If the amount of stars all over the poster don’t catch your eye for The Kite Runner at Liverpool Playhouse then the fact it’s a follow on from its West End run that is described as ‘outstanding’ certainly will. It’s a first for myself and I entered tonight’s performance with a brief understanding of the plot from research. It was a blank canvas for them to paint and after reading such rave reviews I was expecting nothing less than the Mona Lisa.

The Kite Runner is a stage adaptation based on the international best selling novel by Khaled Hossein that sold 31.5 million copies worldwide and later went on to be a major feature film that was nominated for two golden globe awards. Adapted by Matthew Spangler, it tells the story of friendship between Amir and Hassan.

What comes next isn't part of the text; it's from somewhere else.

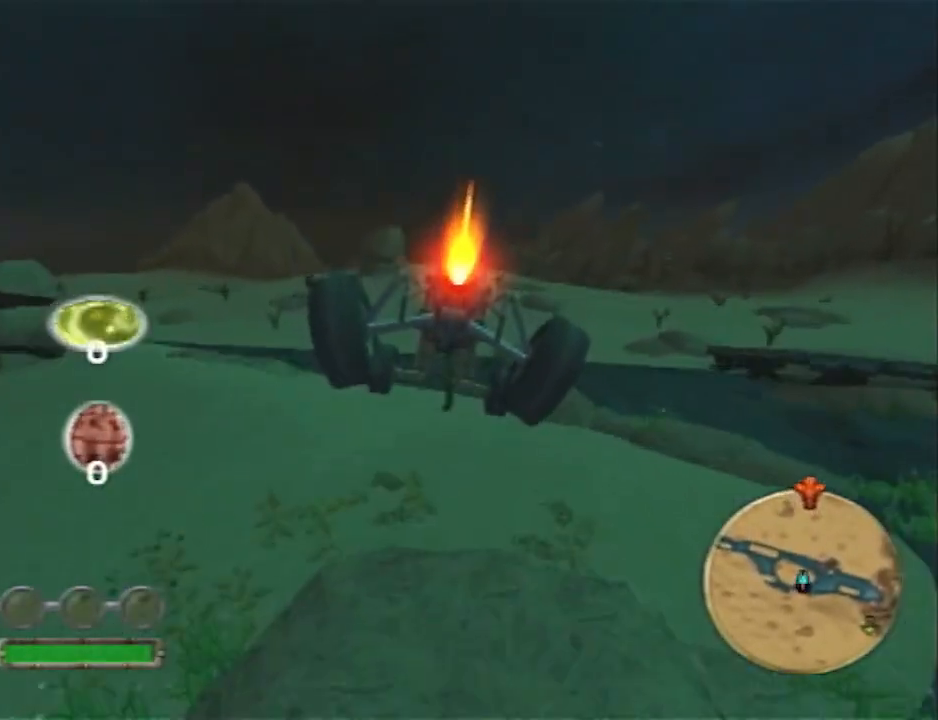
{"dt_ms": 500, "buttons": ["CROSS"], "left_stick": "center", "right_stick": "right", "events": [[83, "left_stick", "left"], [400, "right_stick", "right"], [417, "left_stick", "center"]]}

Act 1 takes us through the development of their relationship as friends but also has an emphasis on power and status as Hassan is a servant along with his farther to Amir and his farther. We are also shown themes of guilt, loyalty and sacrifice - resulting in a jaw dropping twist that I was not prepared for before having not watched the show or read the book (it’s a tear-jerker).

It has to be said that this act was strong, engaging and powerful. Hassan is portrayed by Jo Ben Ayed and his characterisation to display the youth in Hassan is fantastic, even down to the body language, vocal play and other small details. Act 2 takes us on the journey of Amir and his farther, having fled their country and again provides another shock twist. The portrayal of Amir is done with perfect conviction and delivery by Raj Ghatak. I did feel that Act 2 was slightly too prolonged for me and I felt it could have been done with the same amount of energy in less time. Nevertheless, as a whole it was brilliant to watch as a first time audience member.

Tonight’s set design consisted of 2 Kite ‘wings’ which where cleverly incorporated into scenes with projected patterns on. Scene changes and transitions have to be commended for their slickness throughout the show. The kite scenes happened to be my personal favourite with the addition of a schwirrbogen. Also, the addition of the percussive music added to the scenes providing static tension in parts which enhanced the overall atmosphere through the use of Tibetan singing bowls - a really clever addition I thought. Hanif Khan played the tabla throughout and personally if was crucial to many scenes as it added another element and layer to the performance as a whole. It’s clear a lot of thought has gone into every element of this production and it’s paid off.

Overall, The Kite Runner is an engaging production that explores a variety of themes that will leave you wanting more.